- [AUSZUG]:
/---
# String array



## edsie2011 (18. Jan 2012)

Hallo ich wollte aus einer txt Datei string array lesen was aber nicht so klappt.
Bräuchte etwas hilfe.


```
private String PathUsers = "F:\\twitter\\user.txt"; 
File lg = new File ( PathUsers )
{
	 BufferedReader abc = new BufferedReader(new FileReader("F:\\twitter\\user.txt"));
	 while (abc.readLine() == 1){// hier kommt ein fehler!!
		 String[] Benutzer = abc.readLine().split(";");
	 }
	 
 }
```

Der soll aus einer Text Datei
ID;Ben;PWD;
ID;Ben2;PWD;
...


----------



## eRaaaa (18. Jan 2012)

while (abc.readLine() == 1){// hier kommt ein fehler!!

Was liefert denn readLine zurück? Richtig einen String, und damit ist der Vergleich mit 1 falsch! 
p.s.: readLine liest wirklich eine Zeile, d.h. du würdest hier Zeilen verschlucken, da du mit diesen ja nichts weiter machst!


----------



## Gossi (18. Jan 2012)

edsie2011 hat gesagt.:


> ```
> private String PathUsers = "F:\\twitter\\user.txt";
> File lg = new File ( PathUsers )
> {
> ...



Versuchs so....


----------



## eRaaaa (18. Jan 2012)

Gossi hat gesagt.:


> Versuchs so....


Zeile 13 lieber so: 
	
	
	
	





```
String[] benutzerArr = benutzer.toArray(new String[0]);
```
(und die eine if-Abfrage kann man sich auch sparen wenn man die while etwas umbaut )


----------



## Final_Striker (18. Jan 2012)

edsie2011 hat gesagt.:


> Bräuchte etwas hilfe.



Ich verstehe nicht warum es dir Leute immer so schwer machen? Ich gibt doch im Netz mindestens eine Million Beispiele wie man eine Textdatei zeilenweise einlesen kann.

z.B. so:


```
try {
		BufferedReader in = new BufferedReader(new FileReader("text.txt"));
		String zeile = null;
		while ((zeile = in.readLine()) != null) {
			System.out.println("Gelesene Zeile: " + zeile);
		}
	} catch (IOException e) {
		e.printStackTrace();
	}
```


----------



## Gast2 (18. Jan 2012)

@Gossi:
Auch da sind zwei readLines() drin, da wird ebenfalls jede zweite Zeile verschluckt.


----------



## Gossi (18. Jan 2012)

EikeB hat gesagt.:


> @Gossi:
> Auch da sind zwei readLines() drin, da wird ebenfalls jede zweite Zeile verschluckt.



Wenn du mir jetzt sagen könntest wo dort bitte das zweite ist :bahnhof:

@ eraaaa

So besser? ^^


```
private String PathUsers = "F:\\twitter\\user.txt"; 
File lg = new File ( PathUsers )
\---
Datensätze:
/---
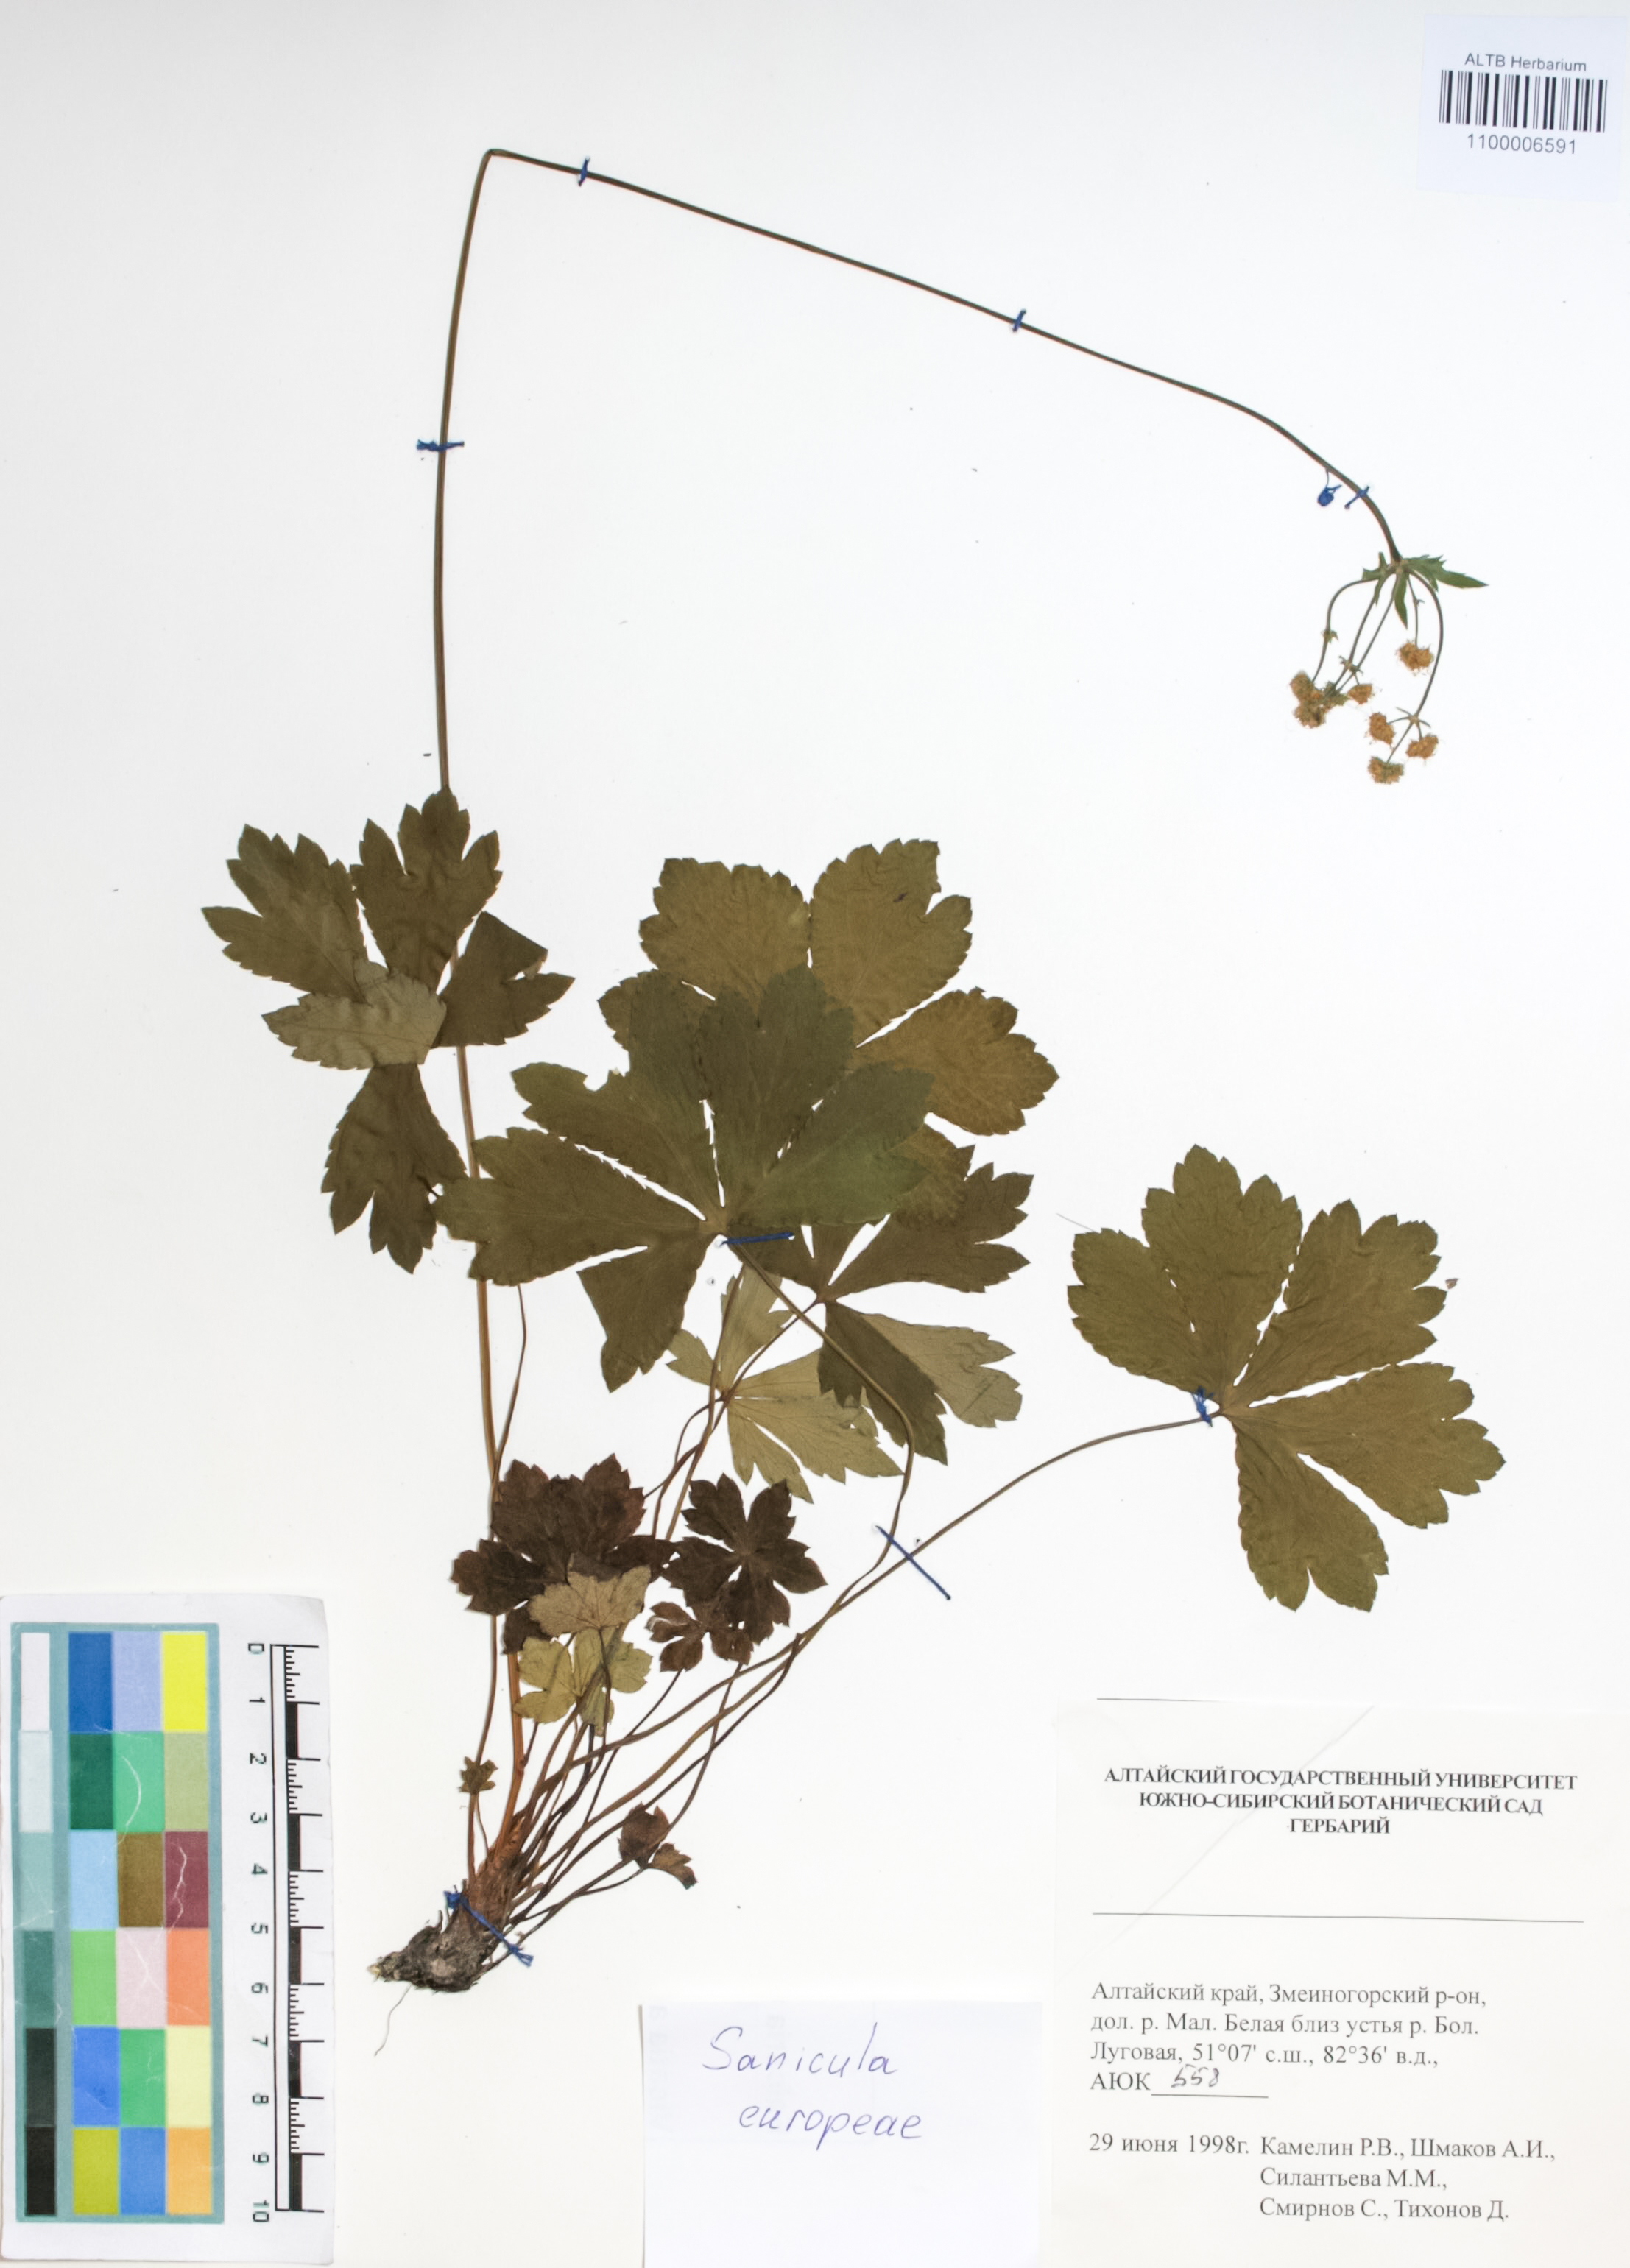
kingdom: Plantae
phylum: Tracheophyta
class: Magnoliopsida
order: Apiales
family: Apiaceae
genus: Sanicula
\---
- [AUFGABEN]:
**a)** Gib den Abschnitt des Threads von "Was liefert denn" bis "nichts weiter machst!" wieder und ersetze darin "verschlucken" durch "überspringen".
**b)** Beantworte anhand des Threads kurz:
(i) Wie heißt die Textdatei, die edsie2011 einlesen will?
(ii) Was liefert readLine laut eRaaaa zurück?
(iii) Was passiert laut Gast2 durch die zwei readLines()?
**c)** Fasse den Thread in zwei Sätzen zusammen.

- [ANTWORTEN]:
**a)**
Was liefert denn readLine zurück? Richtig einen String, und damit ist der Vergleich mit 1 falsch! 
p.s.: readLine liest wirklich eine Zeile, d.h. du würdest hier Zeilen überspringen, da du mit diesen ja nichts weiter machst!

**b)**
(i) user.txt
(ii) Einen String.
(iii) Jede zweite Zeile wird verschluckt.

**c)** edsie2011 möchte ein String-Array aus einer Textdatei lesen und bekommt dabei einen Fehler beim Vergleich von readLine mit 1. eRaaaa erklärt, dass readLine einen String liefert und der Vergleich mit 1 daher falsch ist, und Final_Striker zeigt ein Beispiel, wie man eine Textdatei zeilenweise einliest.